Nineteen families of periodic orbits in the restricted three-body problem in three-dimensional space have been discovered by numerical processes using the “Mercury” Electronic Computer of Manchester University; 9 of them are discussed here. Their orbits are doubly symmetrical. In order that the results could be applicable to problems relating to the solar system or double stars, most of the families we computed for several values of μ (μ is the mass of the minor component, 1-μ being the mass of the other). The stability of each orbit has also been examined by evaluating the eigenvalues of the Jacobian of the orbit. There exist no stable orbits. The least unstable ones are those for which all the eigenvalues are equal to unity. Such orbits are called quasi-stable. We prove that particles moving along such orbits when perturbed by O(ε) do not deviate from the periodic track by more than O(ε) for at least [ Aε −2] periods, where A is a suitable positive constant.
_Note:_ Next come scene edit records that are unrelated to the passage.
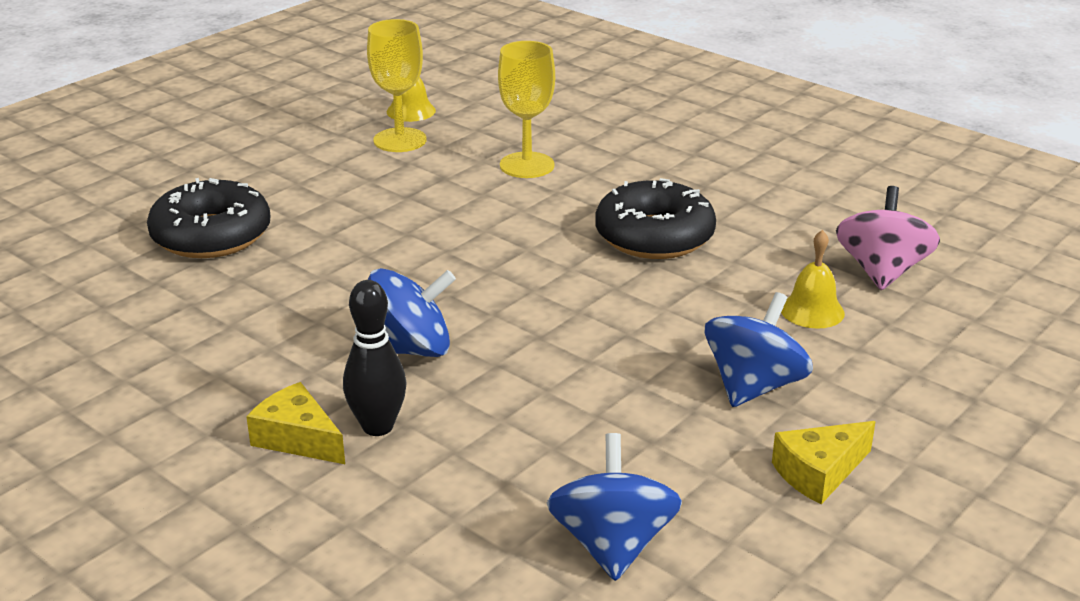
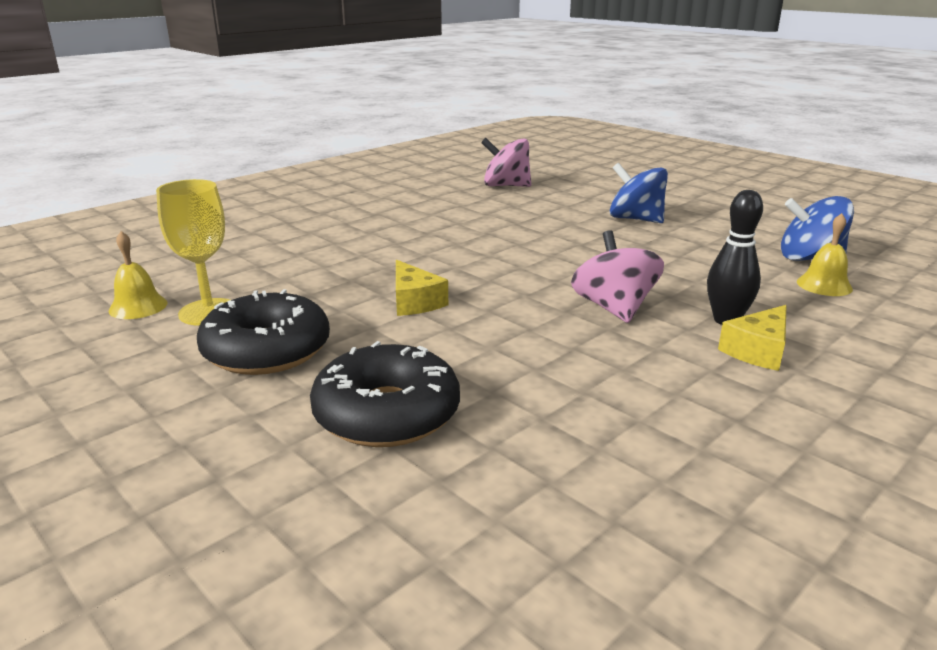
camera: 85 degrees left, 5 degrees down
(410, 349) = (614, 308): blue spinning top -> pink spinning top
(527, 165) = (307, 262): yellow goblet -> none
(654, 236) = (448, 230): black donut -> black donut (267, 350)
(812, 311) = (550, 202): yellow bell -> yellow bell (824, 285)
(819, 472) = (713, 213): yellow cheese -> yellow cheese (414, 301)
Three important conclusions have been drawn: (a) The quantity μ has only a quantitative effect on the problem in the sense that its variation within the whole range of permissible values (0,1), does not produce new types of periodic orbits. (b) Almost all the periodic orbits which are highly inclined to the plane of motion of the two primaries are very unstable. (c) All the periodic orbits going round the straight-line equilibrium points of Lagrange are also very unstable, whatever their inclination. The second conclusion suggests that systems for which the assumptions of the restricted problem hold to a good approximation, must be or will become flat. The third conclusion suggests that no accumulation of stellar matter ejected by the components of binary stars can take place at the equilibrium points. Abhayankar (1959) has drawn the same conclusion from computations on planar orbits.